What Is a 529 Savings Plan?
A 529 savings plan is a tax-advantaged method of saving for future education expenses authorized by Section 529 of the Internal Revenue Code. Legally known as “qualified tuition plans,” 529 savings plans are sponsored by states, state agencies, or educational institutions, and may be used to cover a recipient’s tuition, room, board, books, computers, and other expenses.
Plan holders can use the funds to pay for qualified college expenses, K to 12 tuition expenses, and apprenticeship program expenses.
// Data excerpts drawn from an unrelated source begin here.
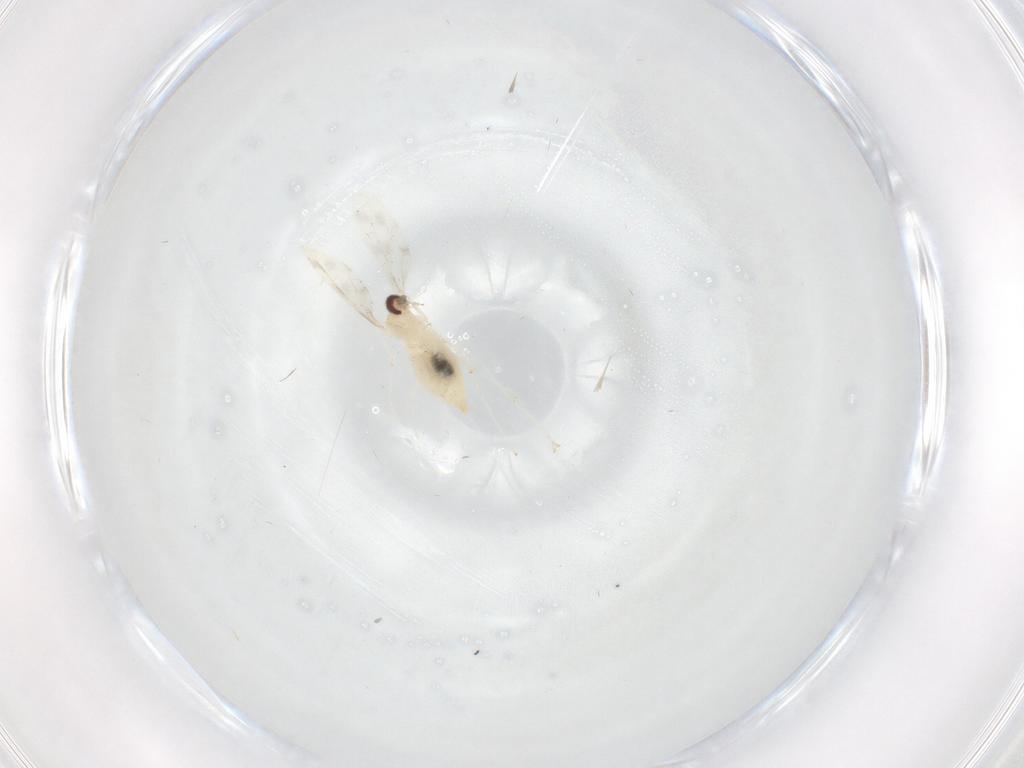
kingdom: Animalia
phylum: Arthropoda
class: Insecta
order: Diptera
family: Cecidomyiidae
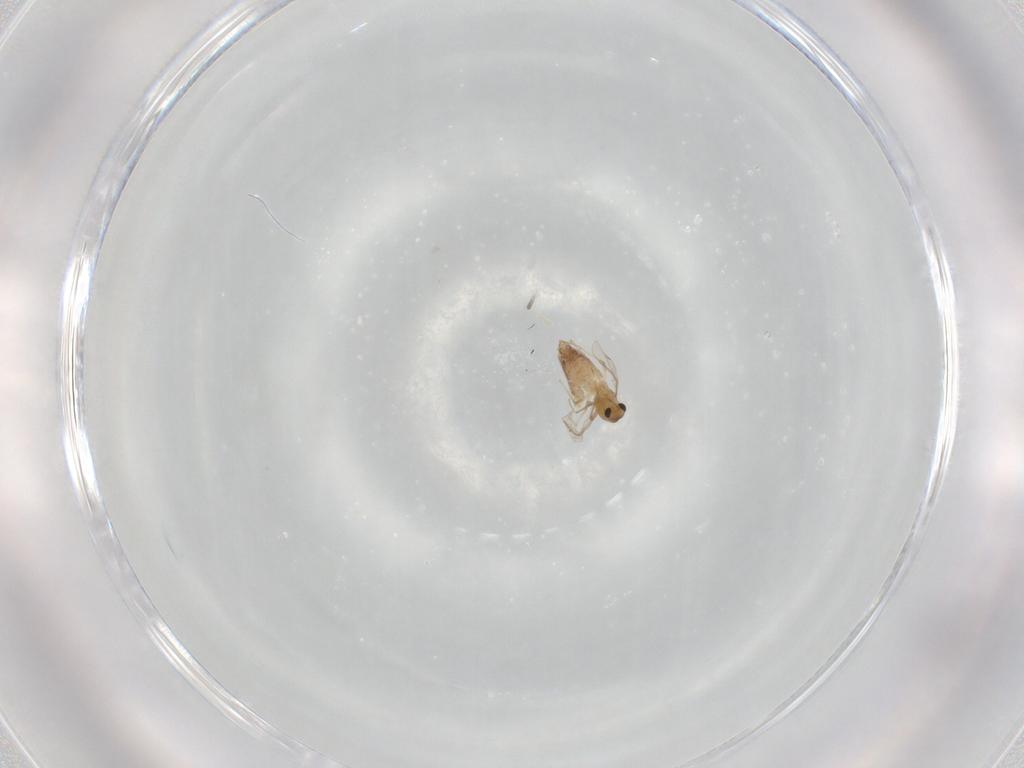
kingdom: Animalia
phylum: Arthropoda
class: Insecta
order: Diptera
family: Chironomidae
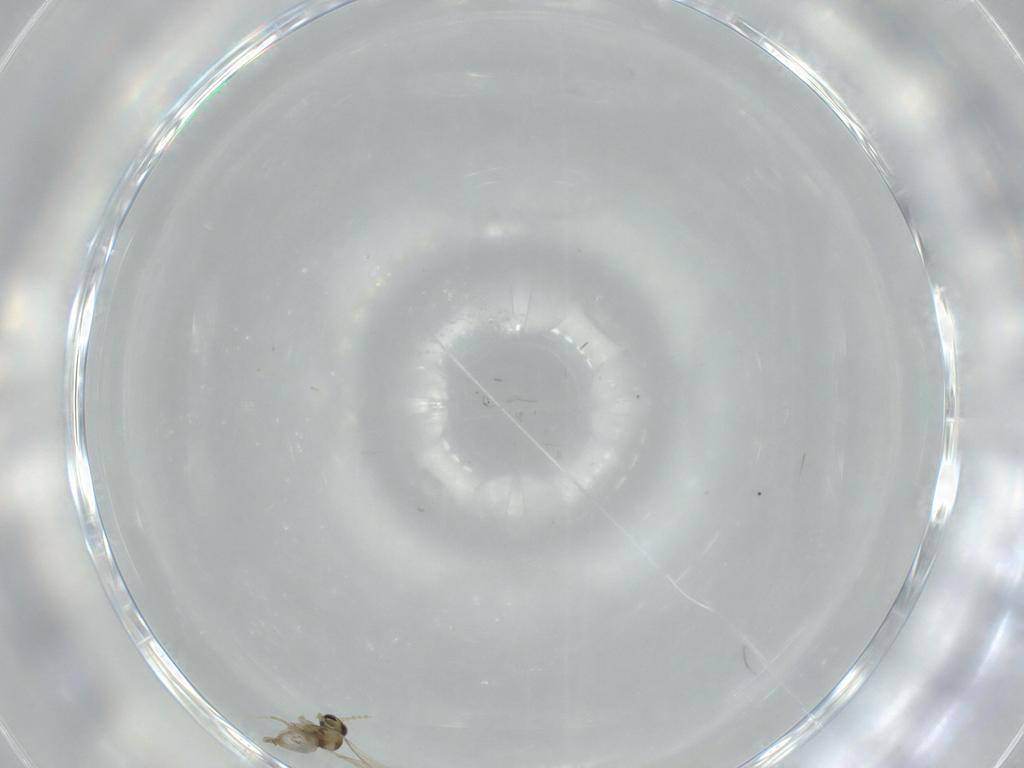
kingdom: Animalia
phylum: Arthropoda
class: Insecta
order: Diptera
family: Cecidomyiidae
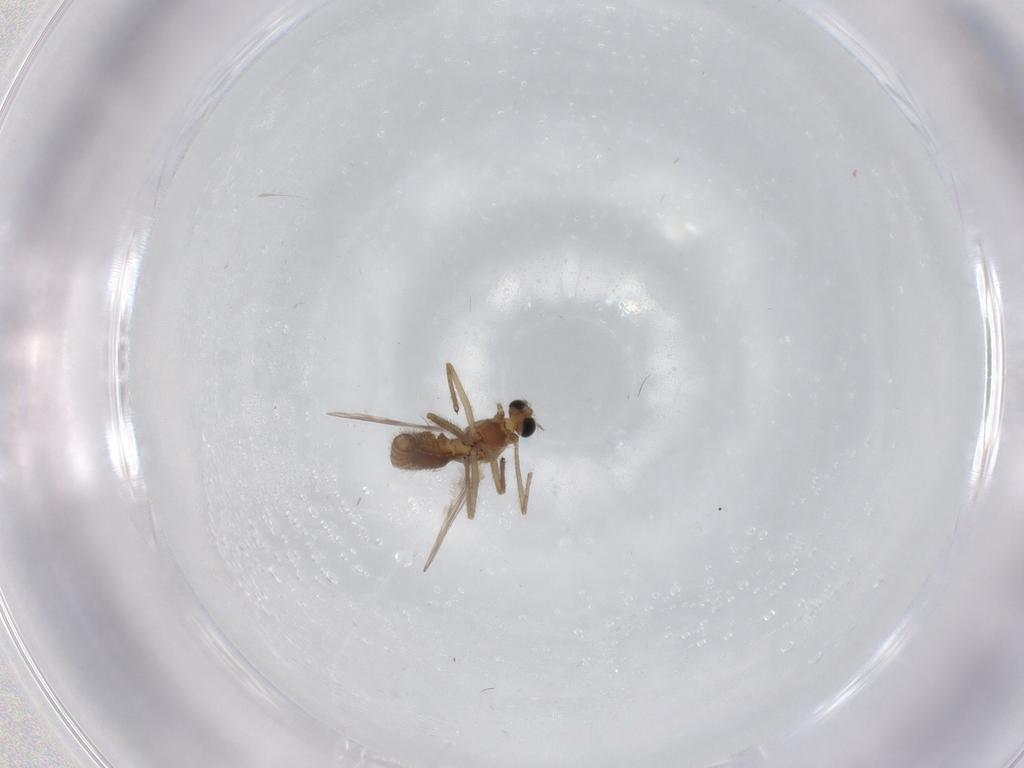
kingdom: Animalia
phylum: Arthropoda
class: Insecta
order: Diptera
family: Chironomidae
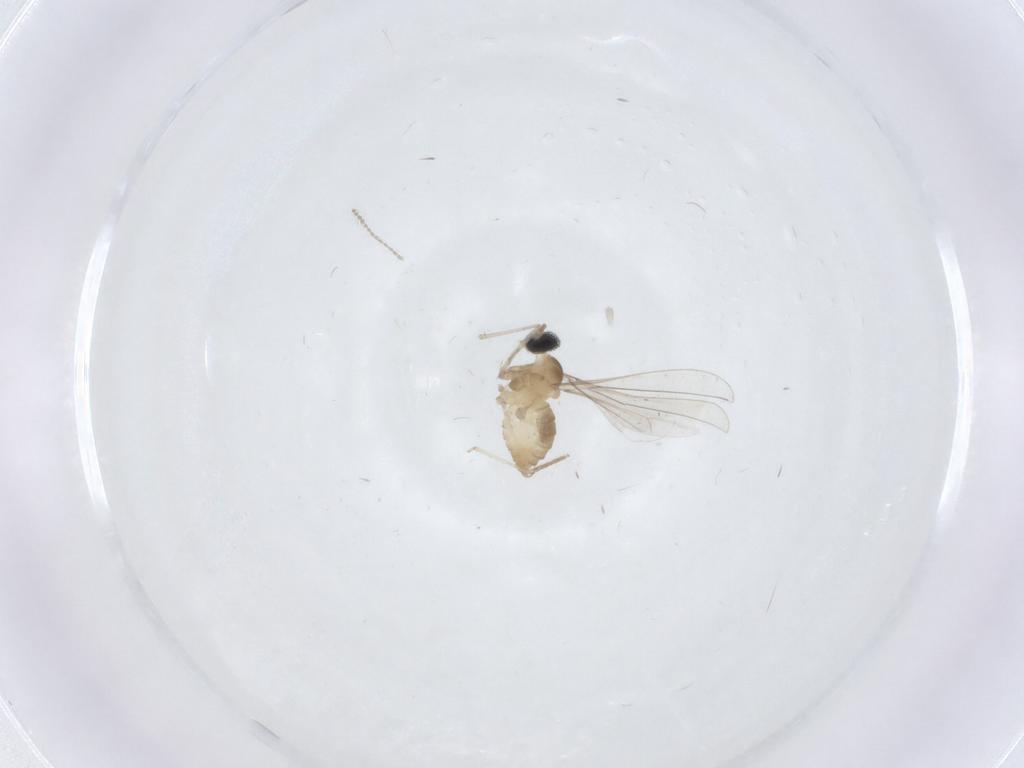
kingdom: Animalia
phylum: Arthropoda
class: Insecta
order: Diptera
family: Cecidomyiidae
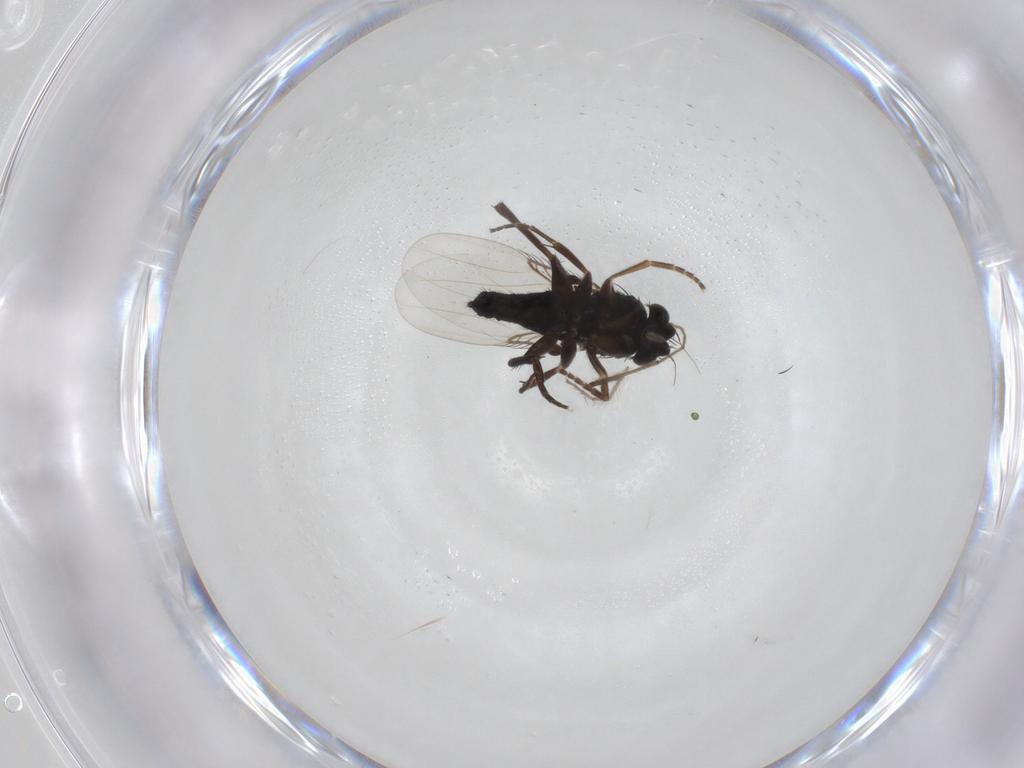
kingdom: Animalia
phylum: Arthropoda
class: Insecta
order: Diptera
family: Phoridae
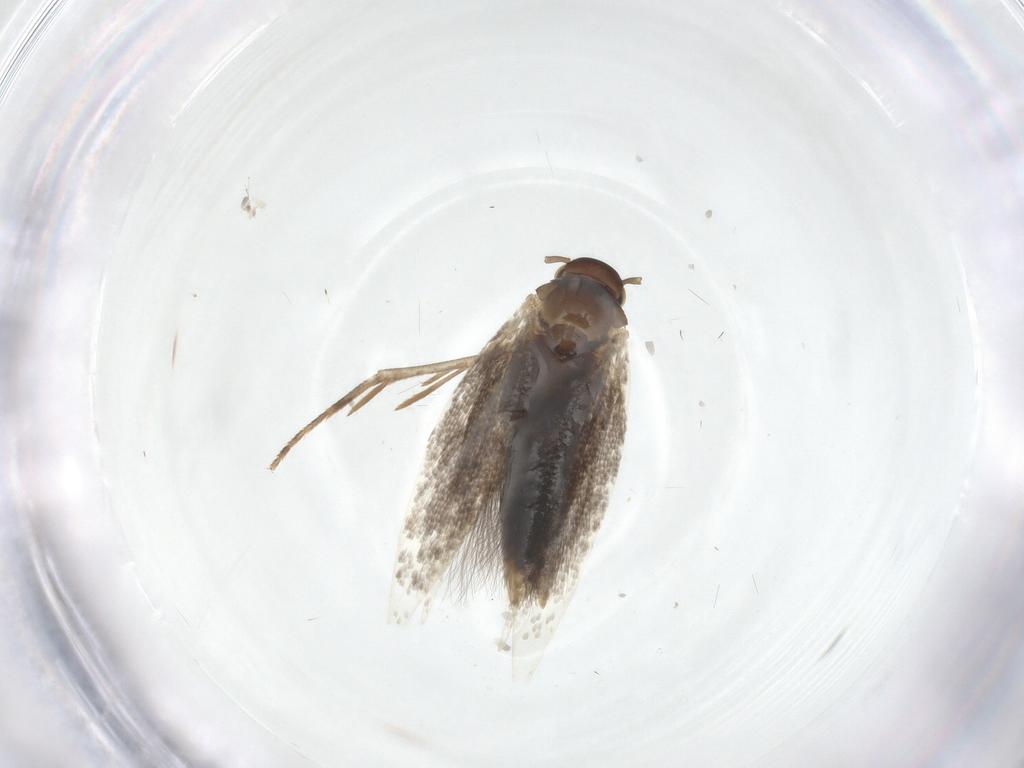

Plan holders can also use the funds to pay for up to $10,000 of student loan debt.
- A 529 savings plan are "qualified tuition plans", a tax-advantaged way to save for education expenses.
- The two different kinds of 529 plans are prepaid tuition plans and college savings plans.
- Originally designed to pay for post-secondary education costs, the 529 savings plan was expanded by the Tax Cuts and Jobs Act to cover certain costs associated with K to 12 education.
- The SECURE Act of 2019 expanded 529 savings plans to cover additional qualified expenses and debts.
Understanding 529 Savings Plans
A 529 savings plan enables an account holder to save money on behalf of a beneficiary. The beneficiary could be a child, grandchild, spouse, or even the account holder. Non-relatives can also establish a 529 savings plan for a designated beneficiary.
The money contributed to a 529 savings account may be invested in equity or fixed-income mutual funds, as well as money market funds, exchange-traded funds (ETFs), and principal-protected bank products. In most cases, the earnings are not subject to federal or state taxes, provided the money is used only for qualified education expenses. The plans are open to both adults and children beneficiaries.
Each U.S. state has its own 529 savings plans, replete with a unique set of features. Individuals living in all states may open a 529 plan, but the plan does not have to be in the account holder's or the designated beneficiary's state of residence.
Types of 529 Savings Plans
There are two different kinds of 529 plans: prepaid tuition plans and savings plans. All fifty states and the District of Columbia sponsor at least one type of 529 plan.
Prepaid Tuition Plans
Some private universities participate in prepaid tuition plans. With prepaid tuition plans, the account holder buys credits at participating colleges and universities, covering future tuition costs, but locking them in at current prices. Typically offered by in-state, public academic institutions, prepaid tuition plans usually can not be used for future room and board and other ancillary expenses. The federal government does not guarantee prepaid plans. Only certain state governments guarantee the money paid into plans they sponsor, which account holders may lose if the underlying investments experience a drop in value.
Savings plans let account holders open an investment account to save for the beneficiary’s future qualified higher education, which includes room and board, as well as the tuition fees. College savings plan accounts generally apply to any university, including non-U.S. institutions of higher learning.
In 2017, the Tax Cuts and Jobs Act (TCJA) expanded the expenses allowed under 529 savings plans. Plan holders can use $10,000 per year tax-free from 529 accounts to pay for K to 12 education tuition and other qualified expenses. The SECURE Act of 2019 expanded 529 plans even further, allowing participants to use the funds to pay for certain expenses associated with registered apprenticeship programs. Additionally, the SECURE Act allows plan holders to use up to $10,000 to pay the principal and/or interest on the beneficiary's qualified student loan debt.
It’s important to recognize that fees associated with 529 plans may lower returns and that fees may vary depending on whether the type of 529 plan in question is a savings plan or prepaid tuition plan. Therefore, it is incumbent on account holders to investigate the fee structure before setting up either plan, in order to fully understand the terms of each investment option. Both plans may charge application fees and ongoing administrative fees.